Bioaccumulation and translocation of rare earth elements in two forage legumes grown in soils treated with coal fly ash

• Published in: Chemical geology Vol. 528; p. 119284
• Main Authors: He, Honghua, Fan, Chenbin, Peng, Qi, Wu, Miaomiao, Zheng, Jiyong, Wu, Gao-Lin
• Format: Journal Article
• Language: English
• Published: Elsevier B.V 05.12.2019
• Subjects: Bioaccumulation; Coal fly ash; Plant; Rare earth elements; Soil; Translocation; Coal fly ash; Translocation; Soil; Plant; Rare earth elements; Bioaccumulation
• ISSN: 0009-2541; 1872-6836
• DOI: 10.1016/j.chemgeo.2019.119284

Coal fly ash (CFA) is often used as a soil amendment to improve the physicochemical properties of the soil. However, CFA contains abundant rare earth elements (REEs), which may negatively affect plant growth and physiology and cause environmental hazards. We performed pot experiments to grow alfalfa (Medicago sativa L.) and erect milkvetch (Astragalus adsurgens Pall.) in soils treated with different rates of CFA, in order to investigate the impacts of CFA on the accumulation and translocation of REEs such as lanthanum (La), cerium (Ce), scandium (Sc) and yttrium (Y). The results showed that La, Ce, Sc and Y concentrations were considerably higher in the CFA than in soils, but adding CFA to soils did not always significantly increase their concentrations in plants. The element abundance in soils and CFA always followed the order of Ce > La > Y > Sc, but the element bioaccumulation factor was generally in the order of Sc > Y > La > Ce. In plants, La, Ce, Sc and Y concentrations generally followed the order of root > shoot and leaf > stem, with Ce concentrations being always higher than La and Y concentrations.
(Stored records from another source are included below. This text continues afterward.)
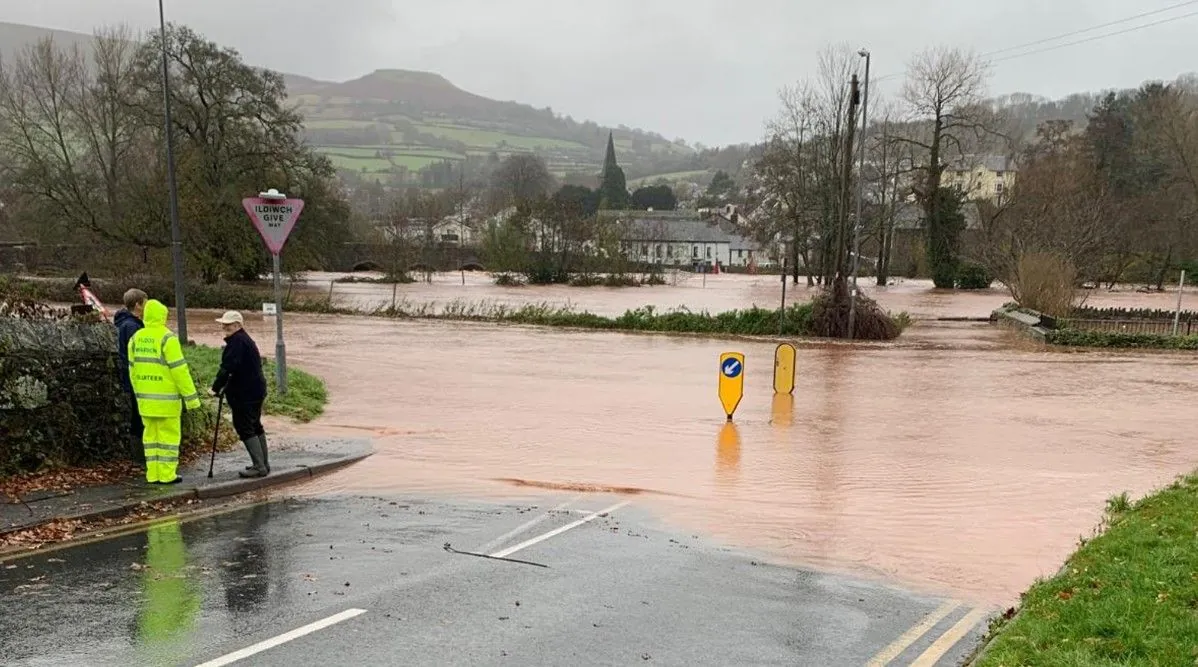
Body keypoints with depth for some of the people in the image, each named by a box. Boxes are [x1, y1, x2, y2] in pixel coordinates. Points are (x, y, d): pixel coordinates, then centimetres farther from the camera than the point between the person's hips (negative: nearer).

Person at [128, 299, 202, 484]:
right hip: (166, 398, -6)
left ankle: (153, 474, 14)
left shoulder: (136, 338, 7)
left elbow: (133, 369, 12)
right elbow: (179, 369, -16)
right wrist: (191, 397, -12)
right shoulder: (167, 337, -13)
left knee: (150, 434, 12)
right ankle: (167, 474, 3)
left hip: (145, 397, 6)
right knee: (169, 434, 1)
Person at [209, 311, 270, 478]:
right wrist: (226, 386, 17)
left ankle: (259, 466, -8)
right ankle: (263, 464, 24)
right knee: (255, 426, 17)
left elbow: (228, 367, -23)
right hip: (256, 390, 11)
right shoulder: (245, 339, 16)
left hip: (244, 393, -11)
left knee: (245, 428, -7)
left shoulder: (237, 341, -16)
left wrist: (216, 387, -18)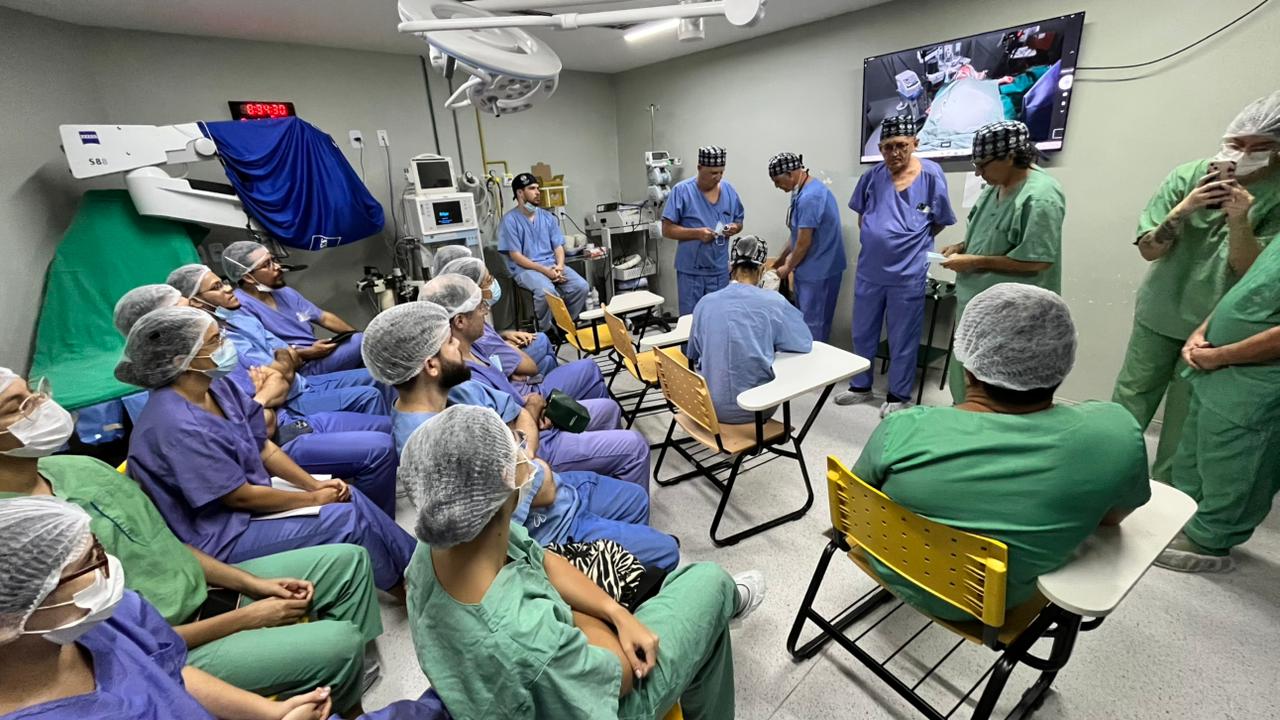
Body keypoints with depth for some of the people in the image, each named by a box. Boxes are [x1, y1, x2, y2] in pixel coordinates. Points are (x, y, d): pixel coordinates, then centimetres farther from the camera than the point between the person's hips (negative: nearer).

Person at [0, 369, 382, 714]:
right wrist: (247, 618, -15)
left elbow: (168, 545, 7)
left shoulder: (78, 466, -1)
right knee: (339, 642, -19)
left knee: (348, 559, 2)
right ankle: (336, 707, 17)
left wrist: (253, 584, -1)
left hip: (202, 588, 8)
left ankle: (351, 687, 16)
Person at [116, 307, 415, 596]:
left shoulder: (215, 387, -5)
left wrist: (315, 484, -6)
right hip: (221, 535, -7)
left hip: (246, 491, 8)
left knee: (350, 497, -2)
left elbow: (264, 447, 3)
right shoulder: (178, 426, -29)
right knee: (347, 519, -13)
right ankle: (405, 583, 8)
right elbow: (240, 497, -23)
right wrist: (315, 498, -12)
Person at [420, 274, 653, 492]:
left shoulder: (466, 351, -5)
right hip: (537, 449, -10)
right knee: (634, 446, -6)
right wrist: (533, 407, -13)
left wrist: (524, 401, -6)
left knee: (608, 408, 21)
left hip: (537, 420, 10)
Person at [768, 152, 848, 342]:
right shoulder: (804, 192, 11)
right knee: (804, 322, 17)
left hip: (819, 271, -10)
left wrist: (788, 268, -5)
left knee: (814, 326, 1)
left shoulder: (809, 197, -21)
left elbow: (804, 242, -20)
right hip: (809, 269, 10)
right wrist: (779, 261, 19)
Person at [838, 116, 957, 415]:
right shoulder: (872, 176, 2)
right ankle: (860, 386, 31)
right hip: (868, 270, 4)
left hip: (908, 273, -3)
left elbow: (940, 221, 1)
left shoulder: (931, 174, -7)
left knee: (902, 340, 7)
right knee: (862, 334, 14)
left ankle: (899, 395, 23)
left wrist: (907, 243, 3)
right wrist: (875, 240, 6)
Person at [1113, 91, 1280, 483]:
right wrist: (1184, 208, -22)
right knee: (1129, 402, 7)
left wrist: (1239, 221, -26)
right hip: (1160, 313, 1)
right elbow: (1148, 249, -6)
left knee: (1183, 422, 8)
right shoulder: (1189, 175, -6)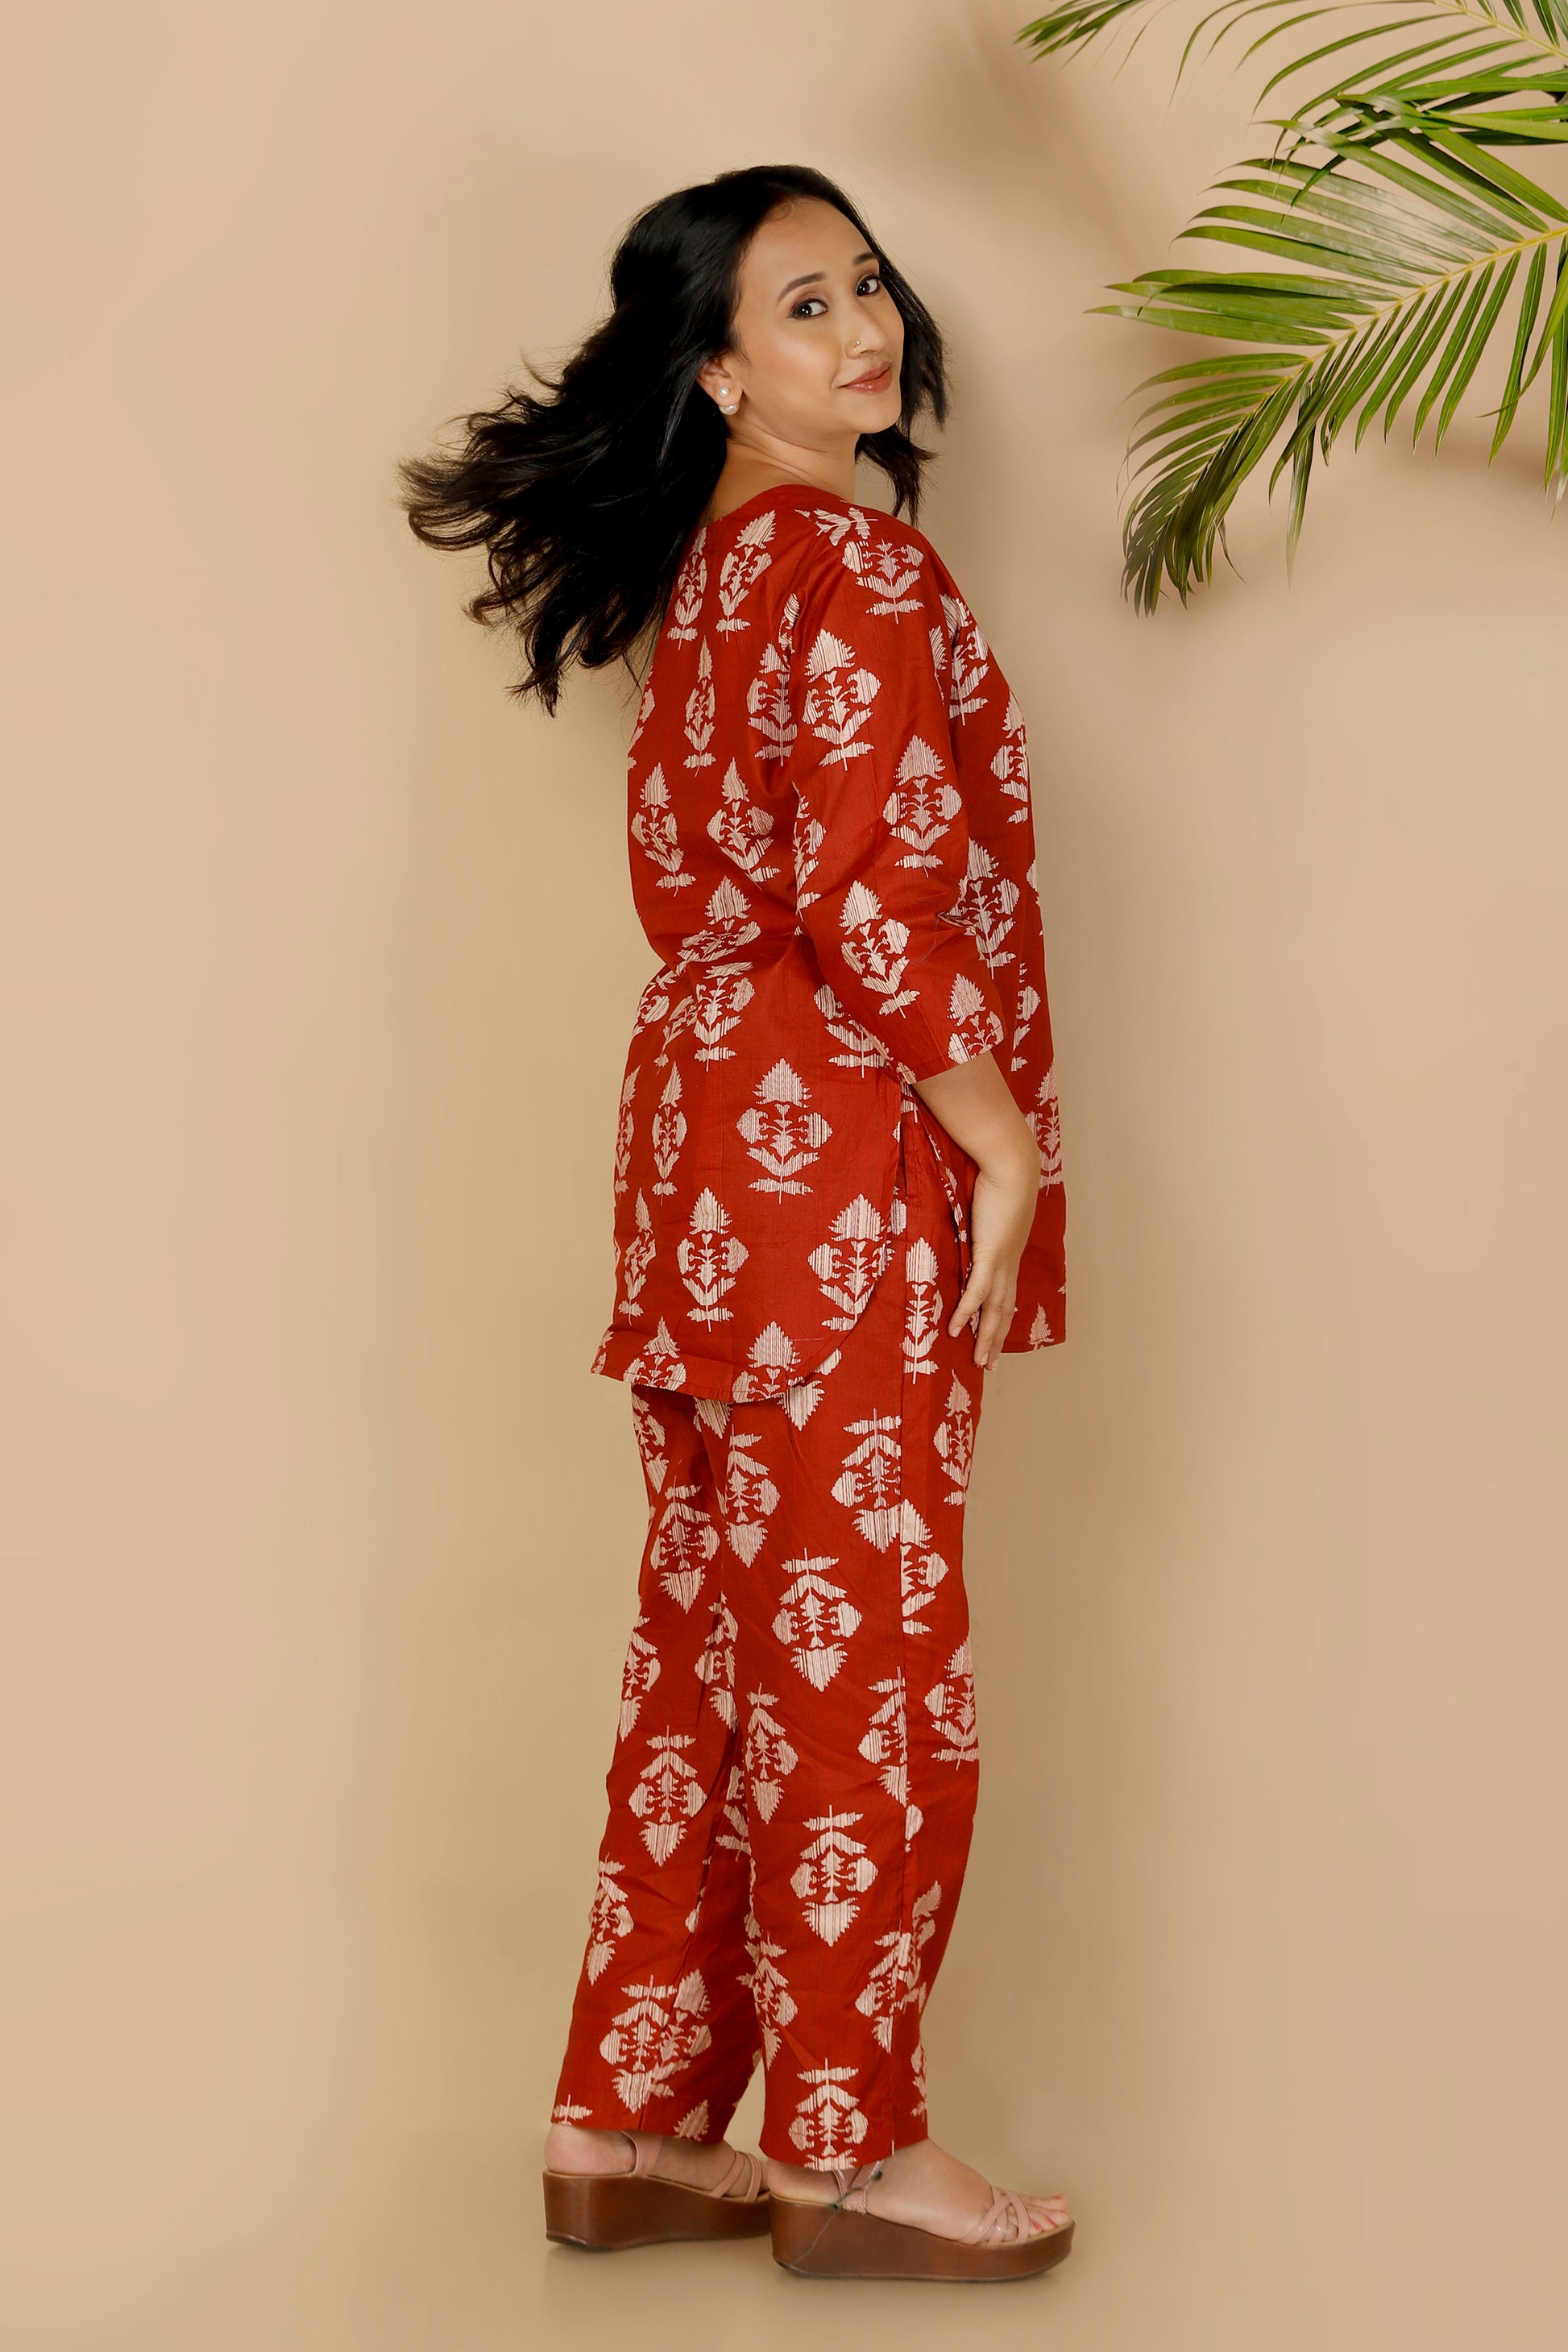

Most of these elements absorbed were sequestered in roots without being further transported to the aerial parts. The root-to-shoot translocation factor of Sc was the highest, but the stem-to-leaf translocation factor of Sc was the lowest among the elements studied. The biogeochemical behaviours of Sc were quite different from those of La, Ce and Y. Adding CFA to the soils often considerably increased the amounts of La, Ce, Sc and Y accumulated in shoots due to significant biomass increase. Furthermore, REE speciations in the topsoil can be changed by both CFA addition and plant recycling. Therefore, land application of CFA for revegetation and soil reclamation proposes can affect the biogeochemical behaviours of La, Ce, Sc and Y. •CFA had higher La, Ce, Sc and Y concentrations than soils.•CFA did not always markedly affect the bioaccumulation and translocation of REEs.•REEs concentrations were low and in the order of root > shoot and leaf > stem.•Bioaccumulation factors of La, Ce, Sc and Y were very low.•Bioaccumulation factor of REE was generally in the order of Sc > Y > La > Ce.